A refugee, an amputee, a marathon runner: Abdifatah’s story
For someone who struggles to run a few metres before collapsing with a stitch, I’m constantly amazed by the skill of long-distance runners, and used to think crossing the finishing line of a marathon was the height of physical achievement — until meeting Abdifatah Dhuhulow.
An amputee, Abdifatah lost his left leg due to injuries sustained as a young boy fleeing the outbreak of civil war in Somalia’s capital Mogadishu in 1991.
The actual surgery, however, took place in London where he arrived as a refugee in 1998. It went ahead on the recommendation of surgeons who saw amputation as the most viable option, despite several operations on the leg.
By a quirk of fate, it was during Abdifatah’s long, painful rehab, that he made a life-changing discovery: he had a talent for running.
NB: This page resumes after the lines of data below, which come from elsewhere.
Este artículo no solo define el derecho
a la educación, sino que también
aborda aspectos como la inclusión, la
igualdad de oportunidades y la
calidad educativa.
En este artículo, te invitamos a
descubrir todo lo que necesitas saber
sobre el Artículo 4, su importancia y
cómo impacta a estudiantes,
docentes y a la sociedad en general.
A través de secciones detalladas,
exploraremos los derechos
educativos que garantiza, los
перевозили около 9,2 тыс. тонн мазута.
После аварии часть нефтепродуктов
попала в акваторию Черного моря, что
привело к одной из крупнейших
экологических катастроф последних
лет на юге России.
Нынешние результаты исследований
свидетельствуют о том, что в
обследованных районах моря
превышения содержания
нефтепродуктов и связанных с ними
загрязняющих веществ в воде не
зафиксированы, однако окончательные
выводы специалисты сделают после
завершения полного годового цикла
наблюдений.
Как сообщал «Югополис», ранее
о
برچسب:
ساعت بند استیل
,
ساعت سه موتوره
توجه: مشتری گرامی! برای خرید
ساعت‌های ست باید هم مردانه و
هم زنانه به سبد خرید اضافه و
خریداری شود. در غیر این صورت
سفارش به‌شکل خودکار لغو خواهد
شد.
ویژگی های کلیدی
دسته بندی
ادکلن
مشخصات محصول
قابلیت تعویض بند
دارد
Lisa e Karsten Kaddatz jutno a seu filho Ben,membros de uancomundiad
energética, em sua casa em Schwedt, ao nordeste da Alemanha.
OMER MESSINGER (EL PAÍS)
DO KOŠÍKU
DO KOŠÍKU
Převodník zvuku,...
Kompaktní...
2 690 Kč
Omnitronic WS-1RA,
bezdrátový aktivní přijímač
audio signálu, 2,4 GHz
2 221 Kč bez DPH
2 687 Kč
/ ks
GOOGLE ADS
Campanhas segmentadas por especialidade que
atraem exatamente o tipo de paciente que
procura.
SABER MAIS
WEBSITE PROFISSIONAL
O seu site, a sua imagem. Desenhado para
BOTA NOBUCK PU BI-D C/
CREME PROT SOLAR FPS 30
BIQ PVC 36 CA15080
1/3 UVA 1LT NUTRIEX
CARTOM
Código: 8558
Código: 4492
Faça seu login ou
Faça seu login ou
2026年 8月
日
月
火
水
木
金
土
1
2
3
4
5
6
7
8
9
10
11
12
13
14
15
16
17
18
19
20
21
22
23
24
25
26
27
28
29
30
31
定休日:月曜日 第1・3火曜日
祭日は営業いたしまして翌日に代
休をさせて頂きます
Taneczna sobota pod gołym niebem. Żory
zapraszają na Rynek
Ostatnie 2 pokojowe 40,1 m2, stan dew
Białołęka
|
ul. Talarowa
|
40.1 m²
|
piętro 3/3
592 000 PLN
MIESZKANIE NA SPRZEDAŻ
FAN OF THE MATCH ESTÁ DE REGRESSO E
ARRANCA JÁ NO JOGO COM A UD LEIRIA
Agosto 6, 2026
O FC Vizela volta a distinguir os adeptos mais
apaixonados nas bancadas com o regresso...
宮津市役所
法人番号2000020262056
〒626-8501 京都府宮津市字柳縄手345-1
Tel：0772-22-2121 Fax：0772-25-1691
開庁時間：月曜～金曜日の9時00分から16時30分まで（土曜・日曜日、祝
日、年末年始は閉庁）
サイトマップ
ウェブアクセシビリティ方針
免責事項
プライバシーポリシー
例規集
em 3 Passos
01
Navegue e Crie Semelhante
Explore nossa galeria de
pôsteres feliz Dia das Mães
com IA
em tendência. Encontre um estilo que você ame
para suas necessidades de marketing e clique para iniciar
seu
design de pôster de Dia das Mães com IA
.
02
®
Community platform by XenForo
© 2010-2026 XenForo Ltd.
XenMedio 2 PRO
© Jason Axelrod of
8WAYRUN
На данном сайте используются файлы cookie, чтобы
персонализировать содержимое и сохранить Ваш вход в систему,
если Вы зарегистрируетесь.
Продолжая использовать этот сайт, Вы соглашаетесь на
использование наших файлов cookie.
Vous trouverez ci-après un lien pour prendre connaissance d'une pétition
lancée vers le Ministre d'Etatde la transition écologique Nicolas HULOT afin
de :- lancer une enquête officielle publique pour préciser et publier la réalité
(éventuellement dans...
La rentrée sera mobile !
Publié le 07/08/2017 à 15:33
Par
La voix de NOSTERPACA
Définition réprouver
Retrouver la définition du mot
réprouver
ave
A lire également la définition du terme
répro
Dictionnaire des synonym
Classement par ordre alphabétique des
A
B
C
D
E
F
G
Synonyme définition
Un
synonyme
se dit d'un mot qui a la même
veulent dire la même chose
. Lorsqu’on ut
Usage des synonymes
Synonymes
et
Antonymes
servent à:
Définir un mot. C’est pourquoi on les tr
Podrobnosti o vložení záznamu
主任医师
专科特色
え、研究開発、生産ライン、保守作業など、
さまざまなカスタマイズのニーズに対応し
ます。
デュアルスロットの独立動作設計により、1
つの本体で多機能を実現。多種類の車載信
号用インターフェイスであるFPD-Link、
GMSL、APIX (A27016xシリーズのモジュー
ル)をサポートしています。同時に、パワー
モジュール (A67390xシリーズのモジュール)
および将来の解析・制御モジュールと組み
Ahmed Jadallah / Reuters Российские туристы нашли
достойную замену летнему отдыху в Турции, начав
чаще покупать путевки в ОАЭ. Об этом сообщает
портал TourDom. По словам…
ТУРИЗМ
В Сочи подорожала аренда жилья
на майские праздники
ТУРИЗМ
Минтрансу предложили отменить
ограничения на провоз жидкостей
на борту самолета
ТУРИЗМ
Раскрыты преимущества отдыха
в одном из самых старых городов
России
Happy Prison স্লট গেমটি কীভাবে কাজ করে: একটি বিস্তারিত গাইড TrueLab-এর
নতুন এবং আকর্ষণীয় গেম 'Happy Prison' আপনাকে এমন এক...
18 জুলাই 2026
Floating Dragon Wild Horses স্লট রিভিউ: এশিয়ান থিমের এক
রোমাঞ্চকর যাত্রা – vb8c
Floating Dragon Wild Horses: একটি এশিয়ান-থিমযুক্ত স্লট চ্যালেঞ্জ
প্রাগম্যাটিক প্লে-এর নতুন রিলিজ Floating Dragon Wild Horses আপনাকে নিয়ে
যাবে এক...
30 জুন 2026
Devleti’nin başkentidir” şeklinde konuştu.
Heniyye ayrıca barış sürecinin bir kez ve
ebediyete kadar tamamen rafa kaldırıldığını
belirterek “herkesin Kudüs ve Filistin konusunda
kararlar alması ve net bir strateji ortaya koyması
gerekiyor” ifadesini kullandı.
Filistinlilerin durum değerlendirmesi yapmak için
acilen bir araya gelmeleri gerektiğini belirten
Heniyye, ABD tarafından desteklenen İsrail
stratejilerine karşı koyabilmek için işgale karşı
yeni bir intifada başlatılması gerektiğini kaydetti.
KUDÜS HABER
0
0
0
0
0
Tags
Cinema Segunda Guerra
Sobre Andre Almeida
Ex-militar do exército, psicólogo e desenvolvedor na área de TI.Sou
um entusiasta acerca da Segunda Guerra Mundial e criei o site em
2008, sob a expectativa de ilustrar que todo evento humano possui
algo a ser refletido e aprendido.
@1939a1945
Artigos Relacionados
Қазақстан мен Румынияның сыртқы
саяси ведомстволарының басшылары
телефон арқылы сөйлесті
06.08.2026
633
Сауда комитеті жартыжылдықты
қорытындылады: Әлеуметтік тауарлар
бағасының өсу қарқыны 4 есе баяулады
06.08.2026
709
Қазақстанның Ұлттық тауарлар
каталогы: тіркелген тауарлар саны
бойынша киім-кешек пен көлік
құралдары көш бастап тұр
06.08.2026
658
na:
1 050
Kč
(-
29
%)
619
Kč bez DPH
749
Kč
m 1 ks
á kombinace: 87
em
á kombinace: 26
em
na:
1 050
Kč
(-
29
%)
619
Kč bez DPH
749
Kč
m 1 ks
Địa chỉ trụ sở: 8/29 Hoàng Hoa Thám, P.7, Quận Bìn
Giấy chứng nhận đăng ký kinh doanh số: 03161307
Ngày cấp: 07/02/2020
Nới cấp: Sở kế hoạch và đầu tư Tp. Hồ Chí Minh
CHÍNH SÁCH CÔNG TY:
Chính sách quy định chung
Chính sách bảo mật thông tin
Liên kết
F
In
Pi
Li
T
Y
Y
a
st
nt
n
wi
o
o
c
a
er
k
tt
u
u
In 2008, he competed in the London marathon, outpacing many able-bodied runners to clock up a finishing time of 3 hours 14 minutes.
A year later he was presented with a “Heroes of Running” award from British Olympic gold medal winner, Kelly Holmes.
“To give my consent for my leg to be amputated 13 years after the injury was not easy,” Abdifatah, 31, recalled.
“But right now, I can say that it was the best decision I have ever made in my life because before I couldn’t walk properly without feeling pain or using crutches but now, despite losing the leg, I can run a marathon – with no problem at all.”
On a recent cold, grey day in London’s Hyde Park, Abdifatah spoke of his love of running, his hope of helping Africa’s war amputees and how different it would have been been had he stayed in Somalia with his injury.
“I have this plan to run 555 miles in Rwanda to highlight the difference between the living standards of the disabled community living in developed countries and those in war-torn countries in Africa,” said Abdifatah, whose easy smile belies a steely determination.
“People with disabilities in Africa – they don’t have the same opportunity as those living in the developed world. People tend to crawl on their bottom because they don’t have access to mobility devices like wheelchairs or prosthetic legs.
“Deep down I feel there’s some sort of injustice – where you live defines who you are and limits what you can achieve,” he said. “I’m no different to the people like me in Africa and I believe that they too can overcome their barriers and achieve their potentials if they are given the opportunity.”